Between January and March 2022 there were an estimated 95 FDI projects into London, worth £1.75bn in capital expenditure according to fDi Markets. This is an improvement on previous quarters during the pandemic. In the five years before the pandemic the average was around 150 projects worth £1.57bn per quarter, suggesting that while the number of investment projects remains comparatively low at the start of 2022, those transactions taking place were of a high value. 

We hope that readers of LET needing a wider range of indicators on London’s performance (beyond the economic indicators found in this publication) will find the State of London report and Dashboard useful. The Dashboard is in Beta form while it continues to be developed and we would welcome feedback on both the report and the Dashboard via email to: intelligence@london.gov.uk.

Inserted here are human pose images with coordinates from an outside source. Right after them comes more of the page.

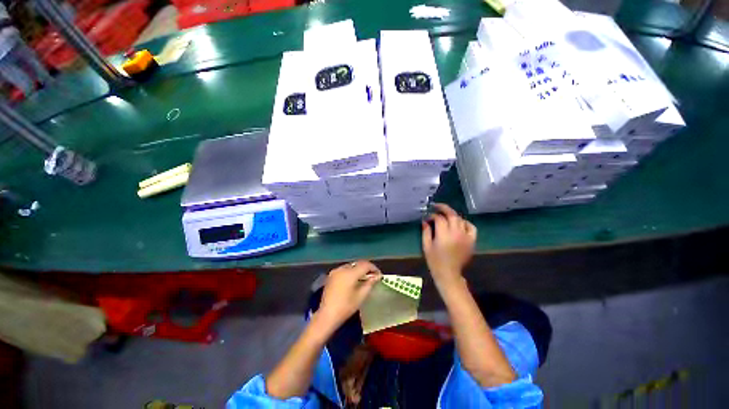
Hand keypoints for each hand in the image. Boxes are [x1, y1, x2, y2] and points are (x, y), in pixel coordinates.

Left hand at [317, 261, 381, 328]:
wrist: (327, 315)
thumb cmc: (346, 307)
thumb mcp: (361, 296)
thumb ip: (370, 283)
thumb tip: (377, 276)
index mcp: (350, 273)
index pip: (365, 265)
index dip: (373, 268)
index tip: (379, 274)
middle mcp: (342, 269)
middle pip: (358, 264)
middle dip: (366, 268)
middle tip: (373, 276)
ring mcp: (335, 271)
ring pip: (351, 266)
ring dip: (359, 269)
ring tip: (364, 278)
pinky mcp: (331, 275)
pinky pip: (344, 269)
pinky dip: (351, 272)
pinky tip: (354, 280)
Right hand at [422, 203, 476, 289]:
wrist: (449, 274)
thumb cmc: (435, 261)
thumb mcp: (426, 246)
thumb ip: (426, 232)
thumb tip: (425, 220)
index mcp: (444, 236)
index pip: (439, 219)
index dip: (432, 215)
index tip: (427, 217)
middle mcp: (456, 234)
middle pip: (452, 215)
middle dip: (443, 208)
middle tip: (436, 206)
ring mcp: (466, 237)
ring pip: (460, 219)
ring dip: (452, 215)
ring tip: (446, 215)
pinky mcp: (472, 241)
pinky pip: (471, 227)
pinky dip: (466, 223)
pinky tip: (459, 223)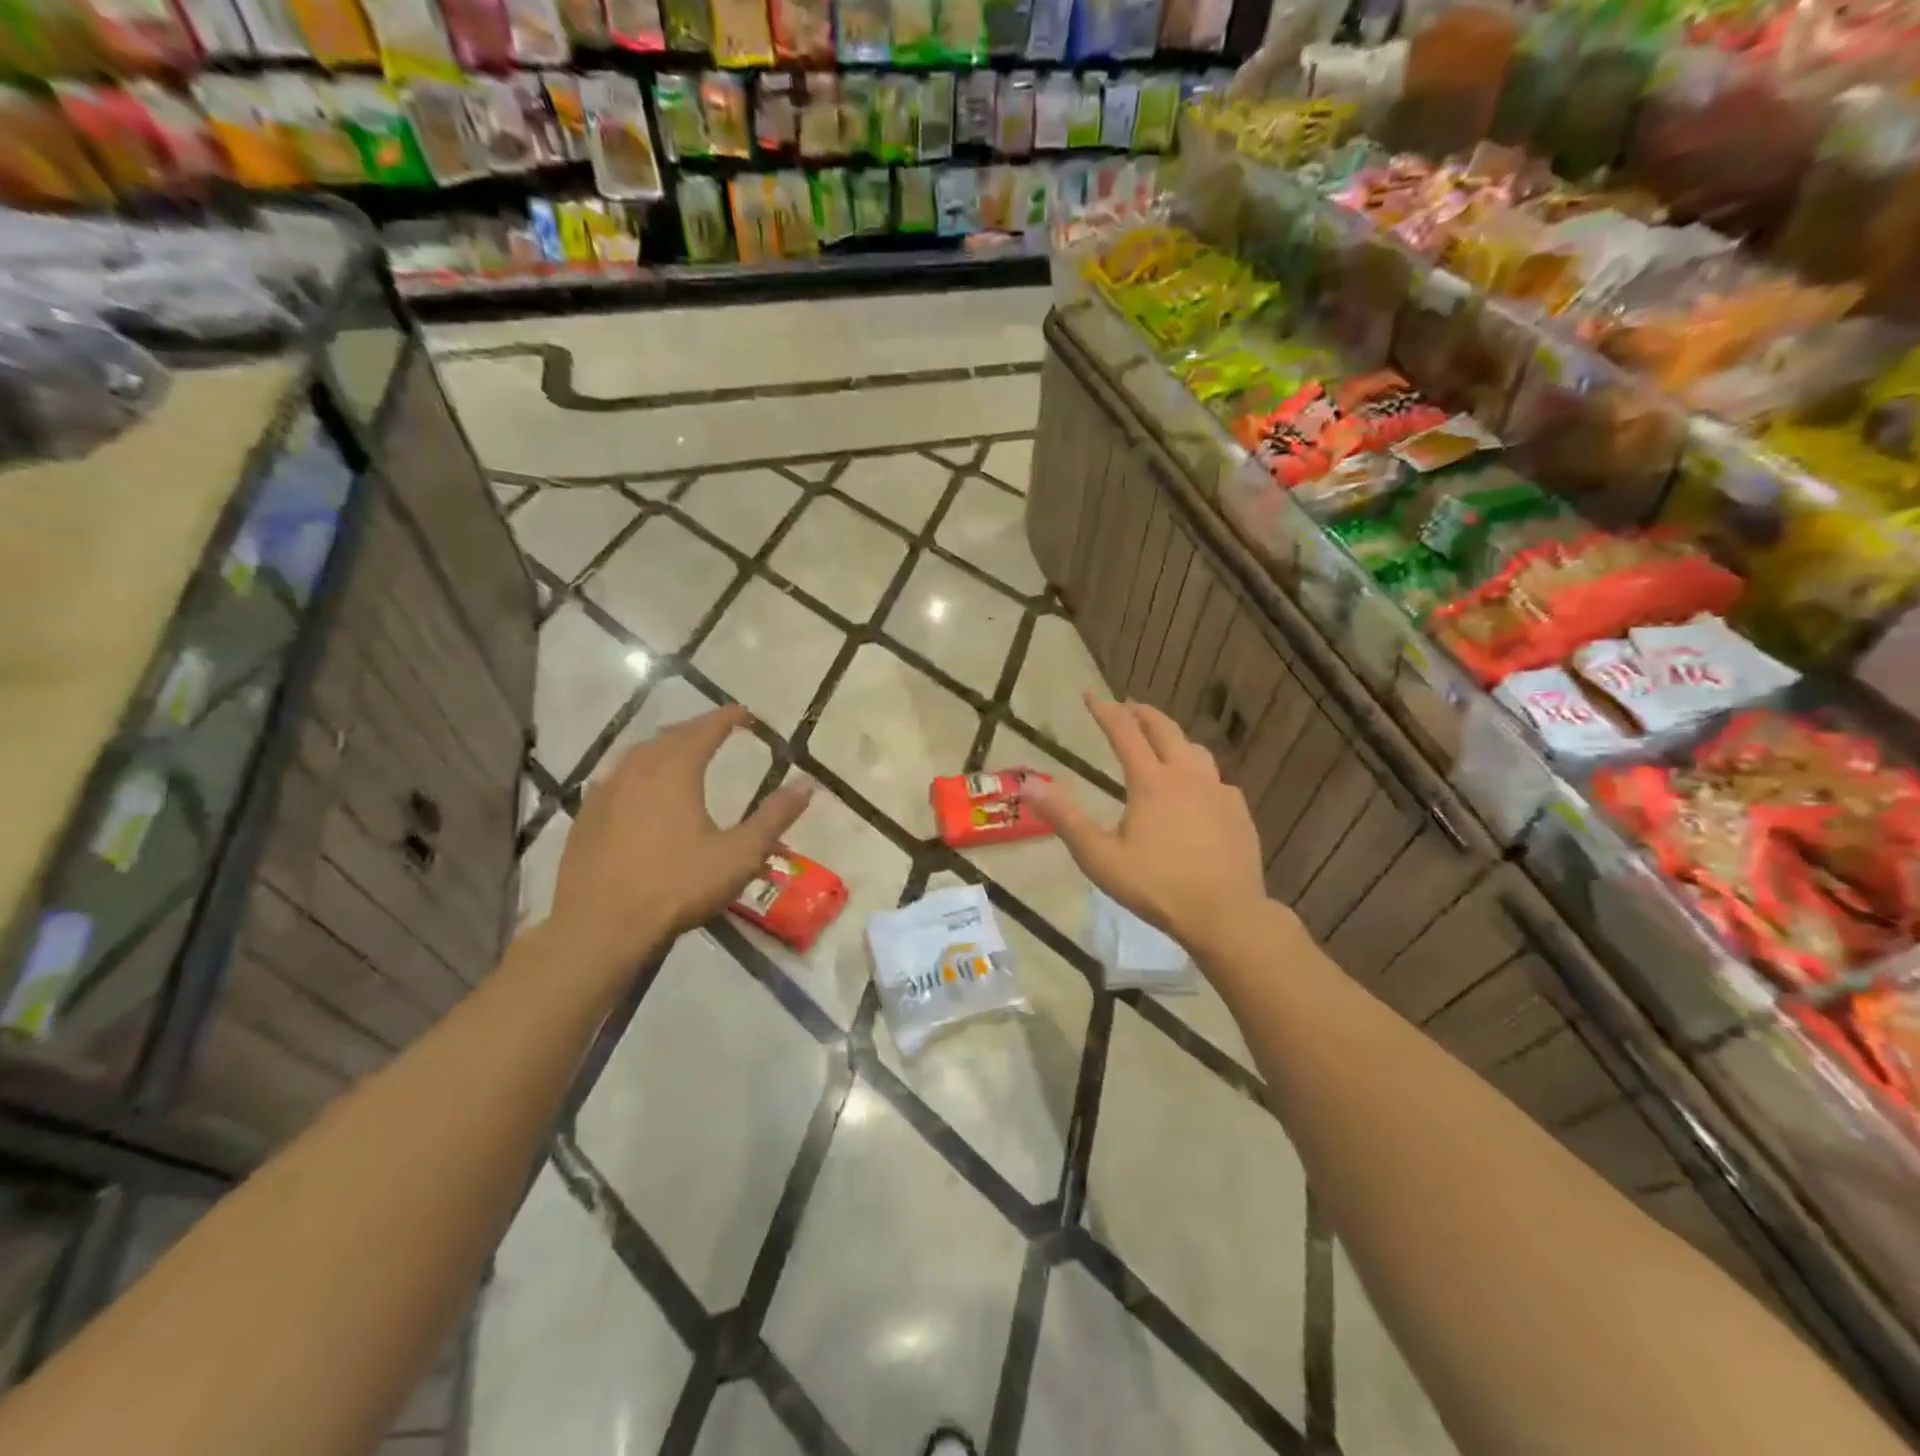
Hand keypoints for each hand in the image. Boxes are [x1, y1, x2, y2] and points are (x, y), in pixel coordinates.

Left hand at [548, 705, 812, 974]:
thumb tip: (808, 784)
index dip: (727, 717)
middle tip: (718, 730)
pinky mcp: (586, 816)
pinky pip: (618, 778)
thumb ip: (775, 816)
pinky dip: (639, 772)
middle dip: (697, 729)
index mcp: (676, 770)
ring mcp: (605, 791)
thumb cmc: (677, 885)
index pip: (706, 729)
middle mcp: (637, 769)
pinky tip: (642, 791)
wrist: (600, 926)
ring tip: (682, 754)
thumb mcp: (739, 854)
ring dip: (665, 747)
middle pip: (670, 736)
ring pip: (640, 755)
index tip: (745, 712)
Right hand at [1024, 693, 1267, 952]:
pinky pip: (1215, 779)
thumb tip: (1028, 784)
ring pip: (1195, 750)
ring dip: (1173, 738)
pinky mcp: (1238, 812)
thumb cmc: (1156, 886)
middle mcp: (1187, 775)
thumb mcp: (1099, 856)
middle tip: (1126, 706)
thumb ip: (1064, 818)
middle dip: (1141, 713)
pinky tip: (1196, 790)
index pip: (1124, 732)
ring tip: (1162, 742)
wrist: (1226, 914)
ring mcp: (1218, 791)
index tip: (1090, 694)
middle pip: (1164, 730)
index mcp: (1151, 781)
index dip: (1104, 710)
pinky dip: (1197, 772)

[1] A health and wellbeing chapter will be added at a later stage when work on a wellbeing measure is complete.

[2] Note that the data is an experimental statistic from ONS and has been smoothed using a four-quarter moving average. Data refer to businesses added or removed from the Interdepartmental Business Register (IDBR) and has several caveats, see ONS (2020) ‘Business demography, quarterly statistics, UK: April to June 2020’.

[3] See Trends Business Research Ltd. (2016) ‘The changing spatial nature of business and employment in London’: Working Paper 73.